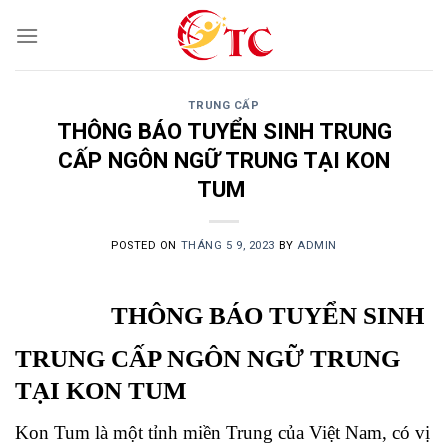
Skip
to
content
TRUNG CẤP
THÔNG BÁO TUYỂN SINH TRUNG
CẤP NGÔN NGỮ TRUNG TẠI KON
TUM
POSTED ON
THÁNG 5 9, 2023
BY
ADMIN
THÔNG BÁO TUYỂN SINH
TRUNG CẤP NGÔN NGỮ TRUNG
TẠI KON TUM
Kon Tum là một tỉnh miền Trung của Việt Nam, có vị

☆ ☆ ☆ ☆

Description of the task |
Every line above that includes the word "NGÔN" should be listed.

Reply to the exercise |
CẤP NGÔN NGỮ TRUNG TẠI KON
TRUNG CẤP NGÔN NGỮ TRUNG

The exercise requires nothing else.